Maybe I’ll have to go to ground like an animal for the next seven years. The prospect was alternately comforting and horrifying, depending on whether my eyes were open or closed.
I dozed in Lucas Villalobos’s lair, feeling a little safer now. Time slid away as I tipped my head against the wall, the back of my neck curiously naked. I hadn’t had my hair this short since Rigger Hall. I shivered, thinking of that place again. Afterward, in the Academy, I’d started growing my hair out almost immediately. It was messy to dye to fit in with Necromance professional codes—codes dating back to the Parapsychic Act, to present a united front to the world and make us instantly recognizable—but when Japhrimel had changed me, my hair had turned the same inky black as his.
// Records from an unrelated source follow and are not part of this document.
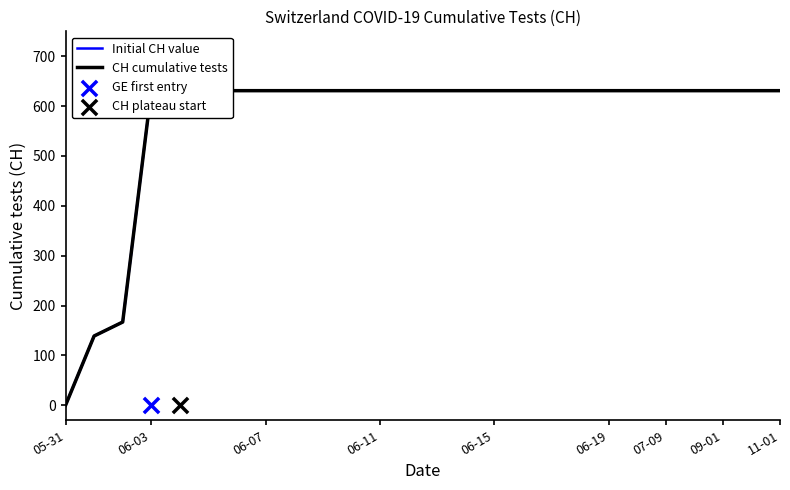

At how many categories does at least one series exceed 575?

23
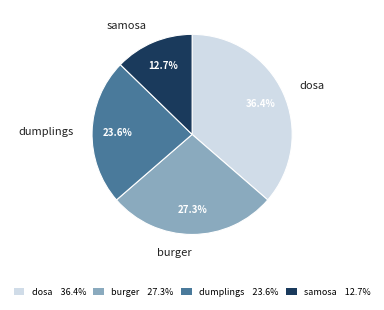

To the nearest percent, what is the difference between the burger and dumplings slice percentages?

4%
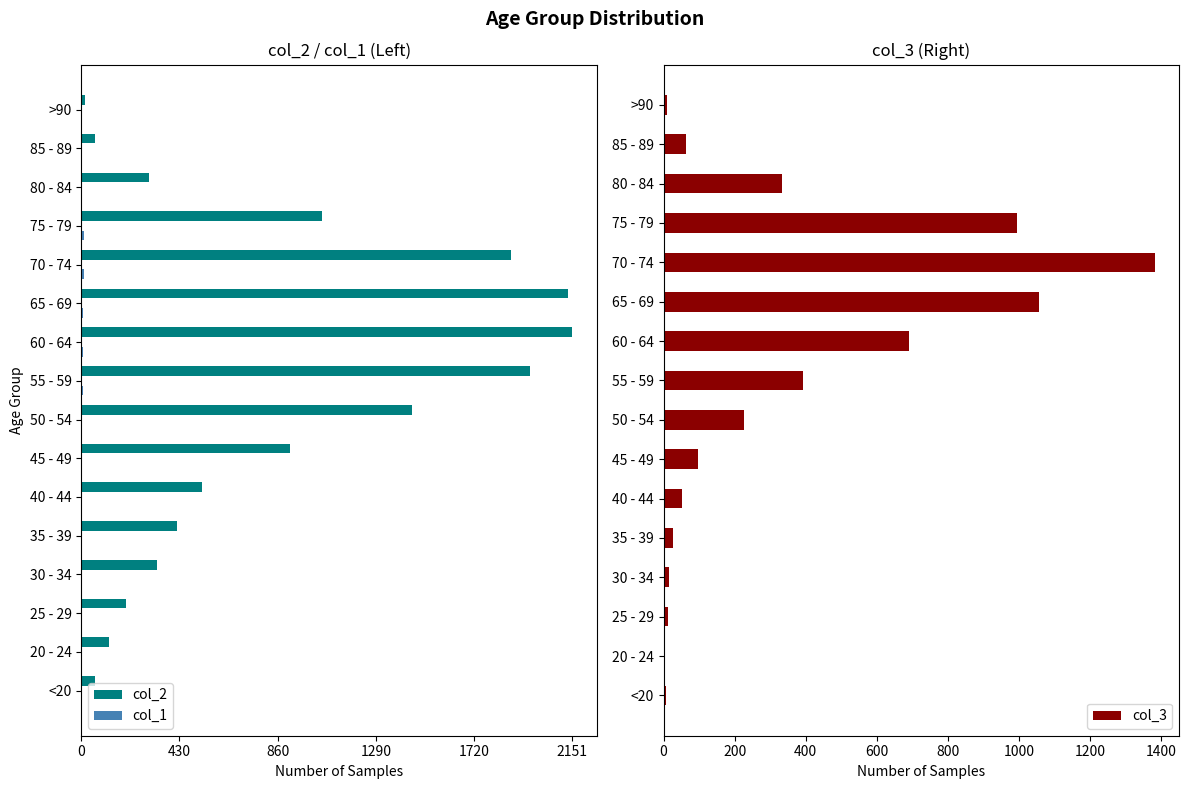

Reading left to right, transcribe all the data shown in this chart.

col_2: -62	-121	-196	-333	-420	-530	-915	-1450	-1965	-2151	-2130	-1882	-1053	-296	-62	-15
col_1: -1	0	0	-2	-1	-1	-1	-3	-6	-8	-6	-14	-12	-4	-1	0
col_3: 7	2	13	14	26	53	97	227	392	689	1057	1381	993	333	64	9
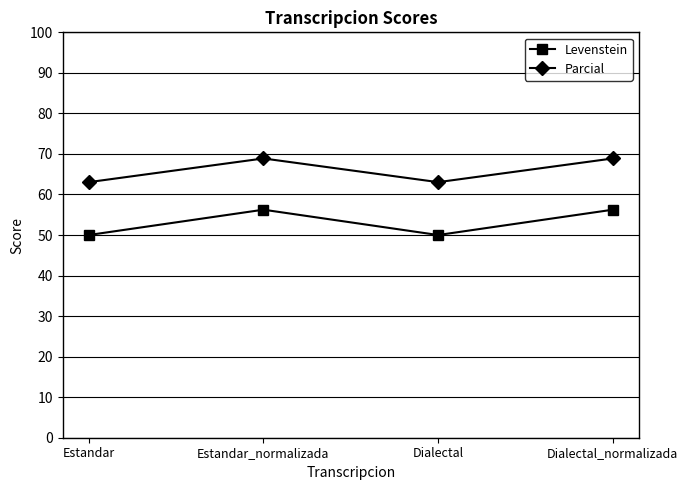

True or false: Levenstein and Parcial intersect in this chart.

False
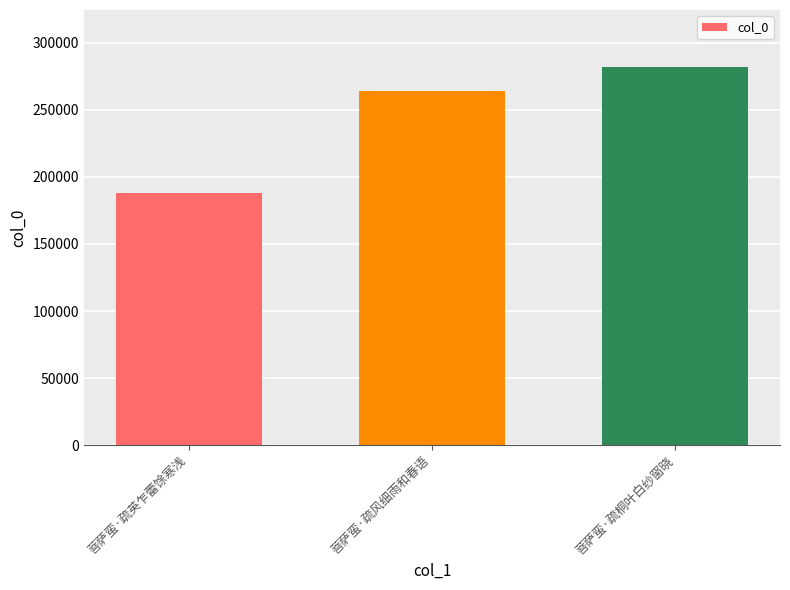

What position from the left is 菩萨蛮·疏英乍蕾馀寒浅?

1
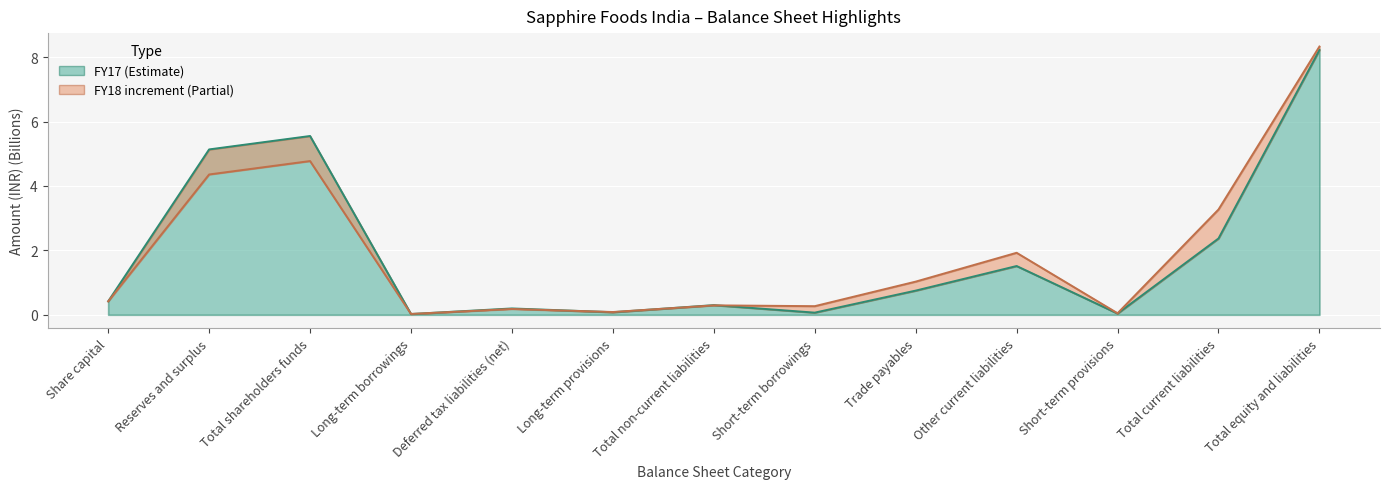

Rank the series by their average value, from highest to lowest.

FY18, FY17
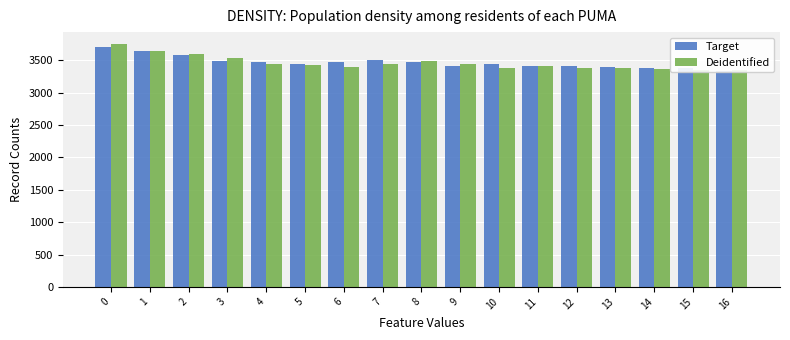

How many categories are shown in the chart?

17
I was back to Japhrimel again.
Stay inside. Don’t open the door. Do not doubt me, no matter what.
I’d walked into that church and faced Lucifer with him. My mind kept pawing lightly at the memory—the speaking in their demonic language, the maneuvering me into the position of having to agree… and here I was, almost everything I owned in the world gone in a reaction fire and demons chasing me down. I was damn lucky that I’d only tangled with one imp so far—an imp Japhrimel hadn’t attacked and exhausted first, like he’d done with Santino. I was damn lucky to be alive on both counts.
Some demon somewhere knew what Lucifer had bargained me into doing and was looking to get the first shot in. It was predictable—after all, I was the weakest link in the chain leading to the Devil, especially if Japh was a full-fledged demon again. If they killed me messily enough, like a Mob turf hit, it might be a statement to other demons looking to rebel. If Lucifer couldn’t even keep one lousy human alive, his reputation would take a hit, and Hell might get even harder to control.